→ **Exercise prompt**
Please rewrite the lines from the one with "ΕΠΙΚΟΙΝΩΝΙΑ" to the one with "483 14 13 65", replacing "Βέλγιο" with "Belgium" and leaving everything else unchanged.

Top of Data for processing

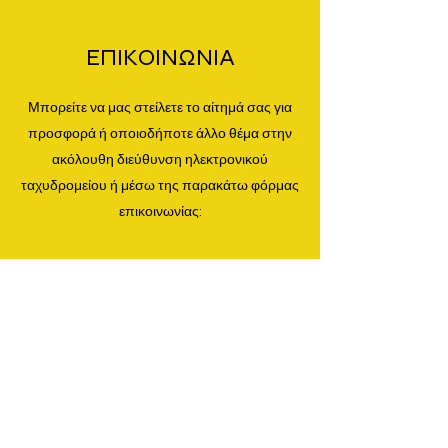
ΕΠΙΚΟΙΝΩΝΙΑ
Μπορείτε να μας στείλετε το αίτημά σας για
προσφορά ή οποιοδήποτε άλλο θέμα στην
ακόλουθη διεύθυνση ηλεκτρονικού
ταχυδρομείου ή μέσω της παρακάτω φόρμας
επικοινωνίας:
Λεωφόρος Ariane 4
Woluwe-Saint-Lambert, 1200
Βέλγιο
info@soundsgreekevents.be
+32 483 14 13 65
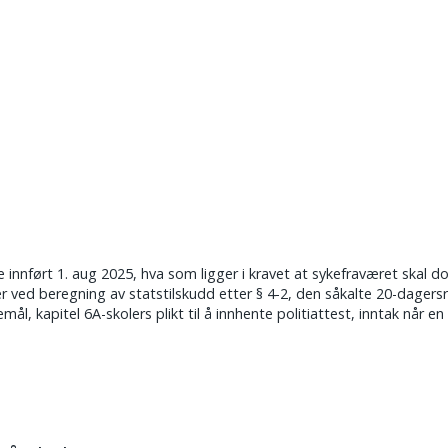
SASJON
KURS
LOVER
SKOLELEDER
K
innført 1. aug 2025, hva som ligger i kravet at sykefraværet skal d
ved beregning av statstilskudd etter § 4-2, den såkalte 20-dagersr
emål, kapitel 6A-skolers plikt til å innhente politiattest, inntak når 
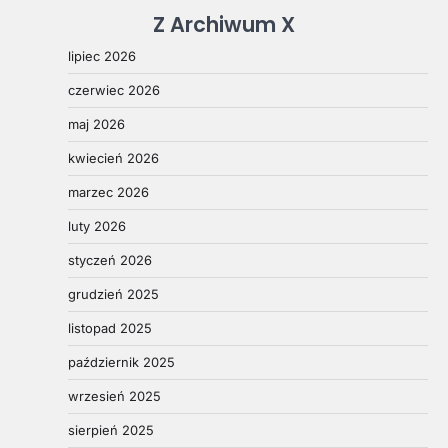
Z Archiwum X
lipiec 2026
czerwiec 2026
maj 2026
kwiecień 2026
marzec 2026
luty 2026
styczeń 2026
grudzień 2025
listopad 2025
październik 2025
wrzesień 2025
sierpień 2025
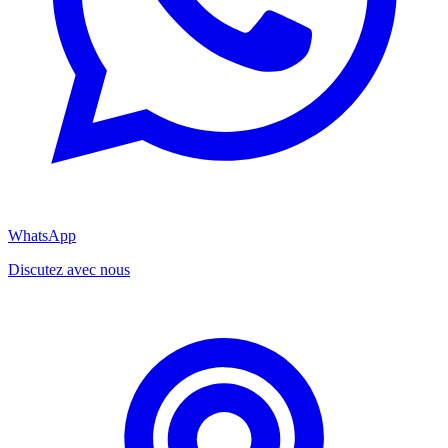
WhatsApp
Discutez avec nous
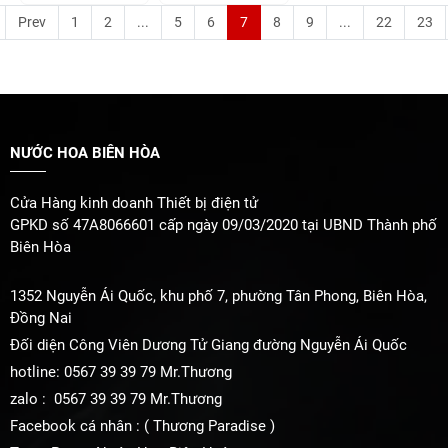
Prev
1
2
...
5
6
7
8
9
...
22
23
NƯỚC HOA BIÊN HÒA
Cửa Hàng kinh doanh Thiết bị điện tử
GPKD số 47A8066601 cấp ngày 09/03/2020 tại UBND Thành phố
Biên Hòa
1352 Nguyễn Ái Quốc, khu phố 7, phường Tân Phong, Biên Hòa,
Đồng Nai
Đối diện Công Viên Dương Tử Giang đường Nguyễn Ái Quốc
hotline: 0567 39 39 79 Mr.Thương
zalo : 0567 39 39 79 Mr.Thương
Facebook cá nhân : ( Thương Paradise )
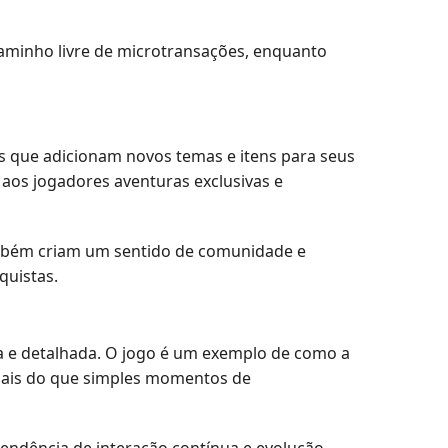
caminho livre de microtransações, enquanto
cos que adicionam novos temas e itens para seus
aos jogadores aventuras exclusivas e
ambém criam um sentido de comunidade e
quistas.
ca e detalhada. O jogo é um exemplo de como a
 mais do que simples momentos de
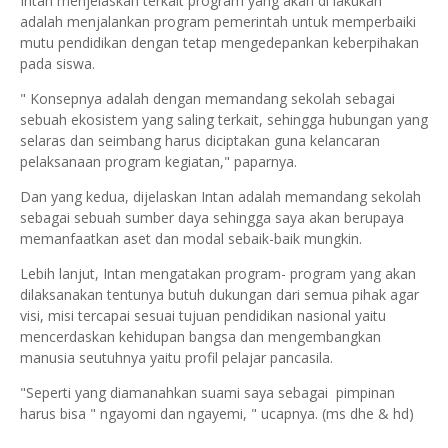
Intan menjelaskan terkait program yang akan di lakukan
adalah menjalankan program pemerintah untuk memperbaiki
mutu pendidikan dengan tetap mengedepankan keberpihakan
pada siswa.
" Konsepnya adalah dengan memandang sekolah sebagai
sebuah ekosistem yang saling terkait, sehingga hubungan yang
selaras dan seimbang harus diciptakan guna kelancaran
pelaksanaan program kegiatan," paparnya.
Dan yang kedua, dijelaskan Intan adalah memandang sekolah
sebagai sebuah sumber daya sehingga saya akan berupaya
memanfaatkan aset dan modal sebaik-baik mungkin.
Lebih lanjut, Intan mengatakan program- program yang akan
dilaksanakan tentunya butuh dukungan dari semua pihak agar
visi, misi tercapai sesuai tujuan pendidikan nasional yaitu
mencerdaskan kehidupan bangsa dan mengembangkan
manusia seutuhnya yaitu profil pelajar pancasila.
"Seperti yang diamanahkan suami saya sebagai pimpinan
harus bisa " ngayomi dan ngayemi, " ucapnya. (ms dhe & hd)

Bottom of Data for processing
Top of Data for processing

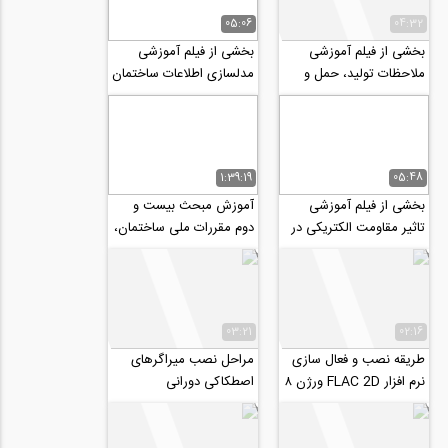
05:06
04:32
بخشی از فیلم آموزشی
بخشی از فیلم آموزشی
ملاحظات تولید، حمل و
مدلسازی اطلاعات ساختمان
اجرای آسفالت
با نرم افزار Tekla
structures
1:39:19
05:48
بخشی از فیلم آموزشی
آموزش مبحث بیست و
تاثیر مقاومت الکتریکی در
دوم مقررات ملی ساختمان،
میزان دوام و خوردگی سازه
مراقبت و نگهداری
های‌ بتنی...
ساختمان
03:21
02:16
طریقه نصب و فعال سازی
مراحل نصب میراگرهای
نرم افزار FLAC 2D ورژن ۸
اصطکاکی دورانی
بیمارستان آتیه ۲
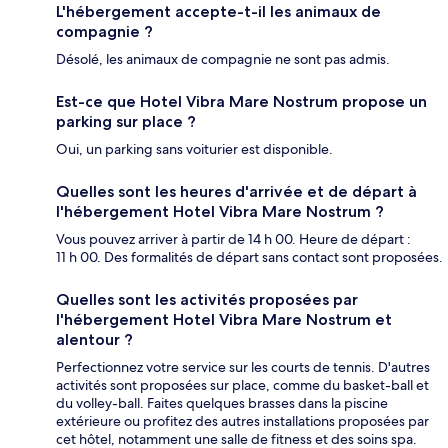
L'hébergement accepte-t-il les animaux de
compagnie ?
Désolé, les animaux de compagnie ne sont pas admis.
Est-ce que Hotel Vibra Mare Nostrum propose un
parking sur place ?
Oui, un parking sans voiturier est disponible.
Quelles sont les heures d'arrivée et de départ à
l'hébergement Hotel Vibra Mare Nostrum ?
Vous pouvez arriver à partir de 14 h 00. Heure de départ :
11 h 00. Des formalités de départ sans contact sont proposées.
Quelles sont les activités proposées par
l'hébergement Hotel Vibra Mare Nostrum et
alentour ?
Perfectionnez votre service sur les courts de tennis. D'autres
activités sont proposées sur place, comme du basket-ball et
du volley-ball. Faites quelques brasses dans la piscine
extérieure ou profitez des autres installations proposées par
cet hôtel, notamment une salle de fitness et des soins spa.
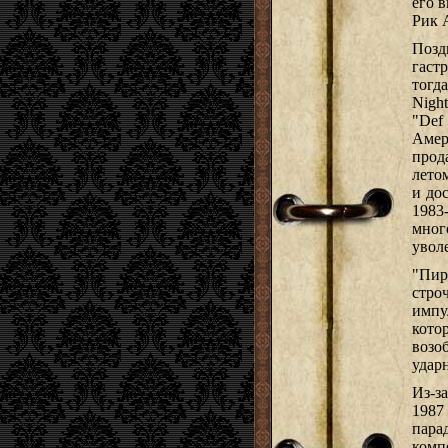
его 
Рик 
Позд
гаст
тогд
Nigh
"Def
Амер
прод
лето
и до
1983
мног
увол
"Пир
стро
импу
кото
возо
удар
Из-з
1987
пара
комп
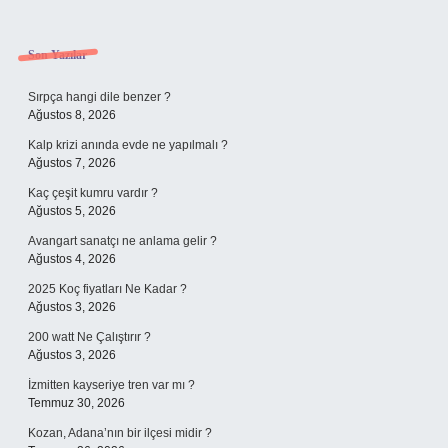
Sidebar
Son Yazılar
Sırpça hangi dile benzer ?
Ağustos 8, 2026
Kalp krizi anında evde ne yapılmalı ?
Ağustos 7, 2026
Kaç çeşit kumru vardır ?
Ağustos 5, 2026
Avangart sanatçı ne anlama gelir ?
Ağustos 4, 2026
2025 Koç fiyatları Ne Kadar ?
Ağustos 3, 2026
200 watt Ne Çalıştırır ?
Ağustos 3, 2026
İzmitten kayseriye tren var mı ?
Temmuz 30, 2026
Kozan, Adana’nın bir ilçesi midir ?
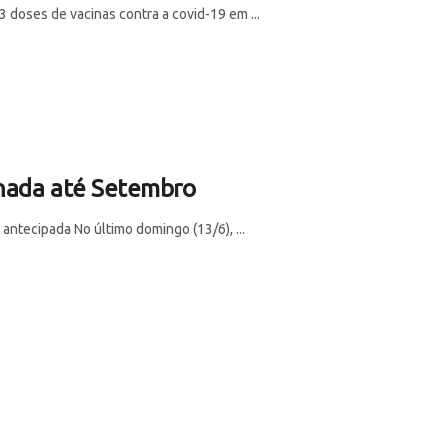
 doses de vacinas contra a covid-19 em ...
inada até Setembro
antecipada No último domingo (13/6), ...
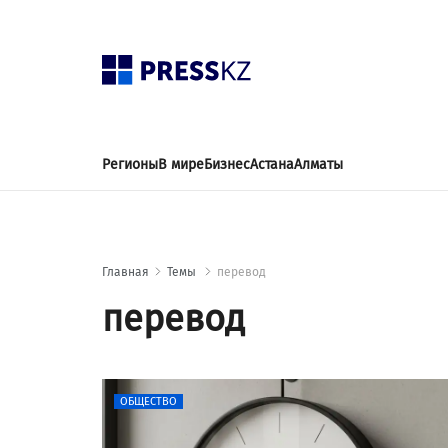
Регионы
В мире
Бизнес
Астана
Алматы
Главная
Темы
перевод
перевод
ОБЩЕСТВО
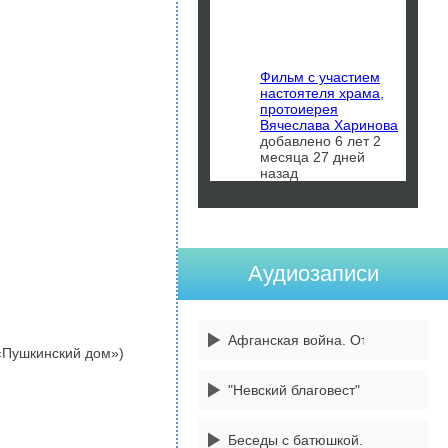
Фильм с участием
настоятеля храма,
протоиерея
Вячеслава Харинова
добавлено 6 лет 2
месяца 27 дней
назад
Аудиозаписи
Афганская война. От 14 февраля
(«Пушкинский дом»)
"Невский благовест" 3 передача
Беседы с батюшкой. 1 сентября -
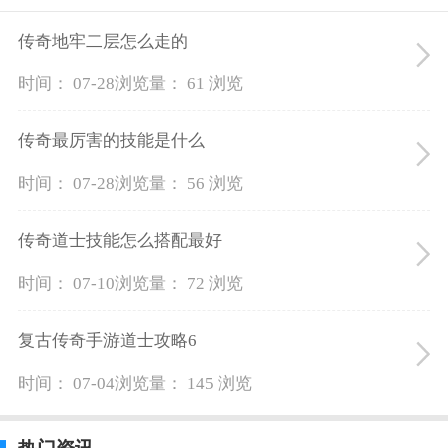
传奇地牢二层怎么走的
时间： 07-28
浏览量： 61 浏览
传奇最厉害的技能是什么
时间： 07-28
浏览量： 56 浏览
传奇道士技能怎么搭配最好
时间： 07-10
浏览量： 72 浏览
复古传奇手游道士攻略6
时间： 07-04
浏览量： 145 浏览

Bottom of Data for processing
Top of Data for processing

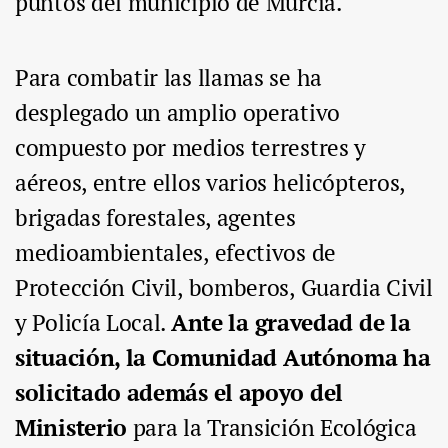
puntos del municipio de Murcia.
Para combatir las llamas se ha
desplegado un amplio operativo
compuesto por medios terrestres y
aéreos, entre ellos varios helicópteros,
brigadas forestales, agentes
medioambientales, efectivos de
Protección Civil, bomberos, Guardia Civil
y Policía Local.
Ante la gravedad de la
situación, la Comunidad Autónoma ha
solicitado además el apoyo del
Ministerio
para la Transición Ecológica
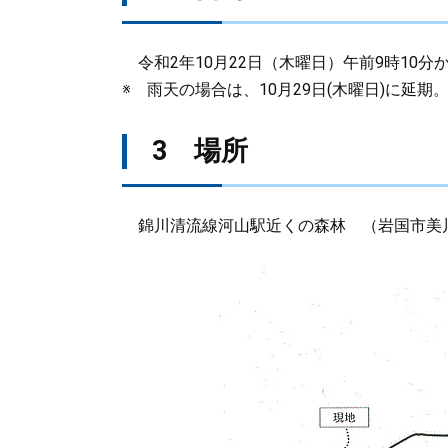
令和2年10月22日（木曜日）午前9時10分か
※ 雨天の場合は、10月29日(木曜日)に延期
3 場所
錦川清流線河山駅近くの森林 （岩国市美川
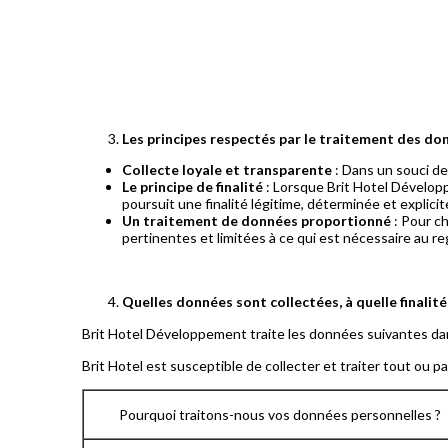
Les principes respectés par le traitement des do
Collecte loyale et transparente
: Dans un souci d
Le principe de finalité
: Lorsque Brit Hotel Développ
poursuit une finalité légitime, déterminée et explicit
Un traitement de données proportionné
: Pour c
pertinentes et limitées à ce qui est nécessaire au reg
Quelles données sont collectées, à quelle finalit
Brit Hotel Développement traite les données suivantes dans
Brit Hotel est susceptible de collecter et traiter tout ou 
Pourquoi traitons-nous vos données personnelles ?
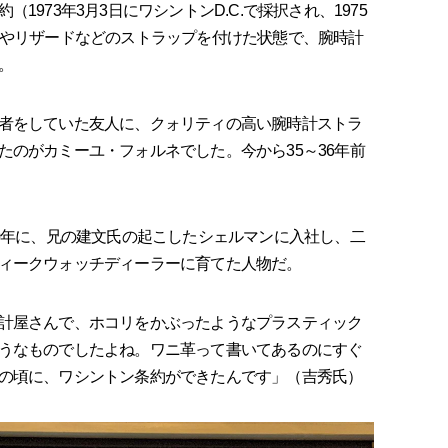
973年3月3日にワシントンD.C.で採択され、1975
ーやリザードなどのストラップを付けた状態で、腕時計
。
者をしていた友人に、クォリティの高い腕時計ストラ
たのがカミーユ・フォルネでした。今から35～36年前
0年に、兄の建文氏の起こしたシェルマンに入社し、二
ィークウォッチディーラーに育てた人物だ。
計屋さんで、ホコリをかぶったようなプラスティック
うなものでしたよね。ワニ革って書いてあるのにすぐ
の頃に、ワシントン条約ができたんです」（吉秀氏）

Bottom of Data for processing

→ **Output for this task**
ΕΠΙΚΟΙΝΩΝΙΑ
Μπορείτε να μας στείλετε το αίτημά σας για
προσφορά ή οποιοδήποτε άλλο θέμα στην
ακόλουθη διεύθυνση ηλεκτρονικού
ταχυδρομείου ή μέσω της παρακάτω φόρμας
επικοινωνίας:
Λεωφόρος Ariane 4
Woluwe-Saint-Lambert, 1200
Belgium
info@soundsgreekevents.be
+32 483 14 13 65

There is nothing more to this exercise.